I have read some wonderful books this year. Listed below are my top five fictional choices of 2013. Happy New Year!
#5 - The Dinner by Herman Koch
A dark novel showing how far people are sometimes willing to go to protect the ones they love. Two couples meet at a restaurant in Amsterdam for dinner and conversation. As the meal progresses tension builds. We learn of their fifteen-year-old sons and come to the realization that much is being left unsaid.
#4 - The Snow Child by Eowyn Ivey
This updated version of a classic folktale takes place in the Alaskan wilderness. A childless couple makes a girl out of snow only to glimpse a real girl playing among the trees the next morning. This is a magical story that pulled at my heartstrings.
#3 - The Other Typist by Suzanne Rindell
This page-turner told by a less than reliable narrator takes place during the Prohibition era. Rose, a straight-laced typist for a New York police precinct falls under the spell of new girl, Odalie, and finds both her life and her version of the truth spinning out of control.
#2 - The Rosie Project by Graeme Simsion
This is a feel good story of a brilliant but socially awkward professor of genetics and his plan to find a wife. When he meets bartender, Rosie, he knows without a doubt that she is not what he is looking for. A touching romantic comedy that I would love to see made into a movie.
#1 - Benediction by Kent Haruf
A poignant novel written in Haruf's lyrical style, Benediction is the story of a man nearing the end of his life and the family and community that rally around him. This is a beautiful reflection on a man's life and my top choice for 2013.
I can't remember the last time a debut novel made me smile as much as this one did. With characters that are appealing and quirky, The Rosie Project made me laugh out loud at times and wish that it was way longer than 295 pages.

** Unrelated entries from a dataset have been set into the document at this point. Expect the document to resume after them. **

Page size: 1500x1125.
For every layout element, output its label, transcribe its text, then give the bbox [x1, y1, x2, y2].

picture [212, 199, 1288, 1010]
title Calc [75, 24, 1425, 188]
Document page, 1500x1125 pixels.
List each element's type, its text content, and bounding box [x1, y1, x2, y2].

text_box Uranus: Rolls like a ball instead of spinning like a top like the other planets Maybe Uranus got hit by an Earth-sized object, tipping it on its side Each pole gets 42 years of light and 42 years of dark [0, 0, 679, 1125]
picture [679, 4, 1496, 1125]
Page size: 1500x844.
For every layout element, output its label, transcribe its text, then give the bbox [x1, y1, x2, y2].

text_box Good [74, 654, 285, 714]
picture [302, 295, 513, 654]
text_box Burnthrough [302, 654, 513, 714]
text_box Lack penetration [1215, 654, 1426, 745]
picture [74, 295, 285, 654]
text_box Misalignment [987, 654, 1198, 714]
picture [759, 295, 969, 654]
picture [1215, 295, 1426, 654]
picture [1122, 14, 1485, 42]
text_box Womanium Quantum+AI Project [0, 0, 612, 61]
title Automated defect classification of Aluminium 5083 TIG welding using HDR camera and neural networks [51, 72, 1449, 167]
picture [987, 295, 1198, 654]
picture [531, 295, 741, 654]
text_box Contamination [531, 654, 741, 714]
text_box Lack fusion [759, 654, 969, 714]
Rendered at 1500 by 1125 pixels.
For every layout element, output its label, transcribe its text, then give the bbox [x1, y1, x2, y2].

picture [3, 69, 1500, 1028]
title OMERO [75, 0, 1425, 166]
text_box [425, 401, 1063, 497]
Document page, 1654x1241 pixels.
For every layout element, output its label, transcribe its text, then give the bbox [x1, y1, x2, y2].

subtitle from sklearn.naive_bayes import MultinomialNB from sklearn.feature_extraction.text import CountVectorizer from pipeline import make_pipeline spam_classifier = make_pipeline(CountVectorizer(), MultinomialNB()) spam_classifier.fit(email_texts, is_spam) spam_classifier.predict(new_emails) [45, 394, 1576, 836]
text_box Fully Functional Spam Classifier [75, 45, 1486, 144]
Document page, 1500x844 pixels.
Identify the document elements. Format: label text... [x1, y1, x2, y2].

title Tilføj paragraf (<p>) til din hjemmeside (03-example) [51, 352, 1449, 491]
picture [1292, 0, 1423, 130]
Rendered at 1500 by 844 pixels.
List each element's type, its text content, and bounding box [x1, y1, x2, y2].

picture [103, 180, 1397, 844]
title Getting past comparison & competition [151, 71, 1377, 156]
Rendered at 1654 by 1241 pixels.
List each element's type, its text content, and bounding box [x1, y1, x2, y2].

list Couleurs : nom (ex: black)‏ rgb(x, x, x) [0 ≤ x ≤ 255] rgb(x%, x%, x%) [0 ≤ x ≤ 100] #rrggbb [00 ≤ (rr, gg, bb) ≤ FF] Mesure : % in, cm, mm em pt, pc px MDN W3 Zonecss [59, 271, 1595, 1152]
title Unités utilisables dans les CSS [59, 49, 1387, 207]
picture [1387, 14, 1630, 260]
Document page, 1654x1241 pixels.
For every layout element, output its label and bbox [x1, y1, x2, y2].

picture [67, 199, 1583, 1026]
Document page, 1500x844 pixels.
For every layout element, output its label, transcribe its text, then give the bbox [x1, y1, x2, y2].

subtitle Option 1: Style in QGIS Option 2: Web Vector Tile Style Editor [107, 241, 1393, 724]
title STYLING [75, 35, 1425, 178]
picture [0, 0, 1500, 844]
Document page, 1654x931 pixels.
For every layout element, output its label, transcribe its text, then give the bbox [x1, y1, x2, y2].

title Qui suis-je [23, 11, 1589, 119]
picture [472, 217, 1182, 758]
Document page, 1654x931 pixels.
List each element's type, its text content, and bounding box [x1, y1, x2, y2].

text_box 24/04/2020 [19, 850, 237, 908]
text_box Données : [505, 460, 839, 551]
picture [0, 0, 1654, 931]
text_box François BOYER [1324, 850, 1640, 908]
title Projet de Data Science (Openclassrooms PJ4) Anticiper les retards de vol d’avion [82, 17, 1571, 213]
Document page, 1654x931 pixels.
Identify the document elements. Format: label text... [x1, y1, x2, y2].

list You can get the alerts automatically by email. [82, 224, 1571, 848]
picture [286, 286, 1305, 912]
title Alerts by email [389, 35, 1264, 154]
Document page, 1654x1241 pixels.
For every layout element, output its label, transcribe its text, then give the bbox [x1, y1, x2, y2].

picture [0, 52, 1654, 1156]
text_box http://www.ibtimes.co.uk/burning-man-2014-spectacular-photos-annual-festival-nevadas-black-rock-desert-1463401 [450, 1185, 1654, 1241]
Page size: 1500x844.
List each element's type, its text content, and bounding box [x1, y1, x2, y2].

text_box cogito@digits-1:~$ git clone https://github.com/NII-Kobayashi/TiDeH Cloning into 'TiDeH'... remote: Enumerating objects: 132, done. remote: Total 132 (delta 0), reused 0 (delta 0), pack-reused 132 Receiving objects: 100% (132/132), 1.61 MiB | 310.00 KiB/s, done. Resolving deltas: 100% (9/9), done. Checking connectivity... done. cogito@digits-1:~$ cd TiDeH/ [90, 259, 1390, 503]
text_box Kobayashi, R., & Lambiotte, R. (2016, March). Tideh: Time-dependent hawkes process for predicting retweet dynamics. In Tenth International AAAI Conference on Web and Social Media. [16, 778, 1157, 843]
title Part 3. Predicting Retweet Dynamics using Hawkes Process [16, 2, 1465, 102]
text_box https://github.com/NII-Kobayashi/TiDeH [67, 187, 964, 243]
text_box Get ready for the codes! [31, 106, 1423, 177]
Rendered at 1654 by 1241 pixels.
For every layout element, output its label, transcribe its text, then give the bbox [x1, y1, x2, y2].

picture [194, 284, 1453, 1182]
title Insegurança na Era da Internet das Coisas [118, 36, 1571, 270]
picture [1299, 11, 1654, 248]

Don Tillman is a socially awkward and brilliant professor of genetics. He freely admits that he only has two friends in the world and decides that it is high time to find himself a wife. So of course he goes about the task in the way he does everything: in an extremely logical and orderly manner. He develops a sixteen-page scientifically based survey and refers to it as The Wife Project. While he has never even had a second date before, he is convinced that his survey will find him the perfect partner, filtering out all of the smokers, drinkers, vegans, and women who habitually show up late to things.
When he meets Rosie, an unconventional and outgoing bartender, he doesn't even have to administer the survey to realize that she does not qualify as a candidate for his wife. Yet as he helps her try to identify her biological father and finds his very ordered life being turned upside-down, he can't deny that there is something very appealing about her. And truthfully, is the person who is perfect on paper always the right person for you?
If you are anything like me you are having a difficult time waiting for the new season of Downton Abbey to begin. I can't wait to discover what's in store for the Crawley's and their servants this season. To make the time pass a little more quickly, you may want to get your fix of domestics by reading Jo Baker's latest novel, Longbourn. In it she imagines the belowstairs life of the Bennet household, the beloved family of Jane Austen's Pride and Prejudice.
While Pride and Prejudice follows the comings and goings of the Bennet family, Longbourn focuses on their small, often overworked domestic staff. Mrs. Hill, the housekeeper, does her best to keep everything running smoothly with the help of her aging husband, two young housemaids, Sarah and Polly, and the new footman, James. The novel focuses primarily on Sarah, who is bound and determined to decipher the mysterious appearance of the new footman in addition to completing all of her household duties.
This was a fun, quick read that, in my opinion, stayed respectful to Austen's beloved classic. Enjoy! The Crawley family and their servants will be back in no time.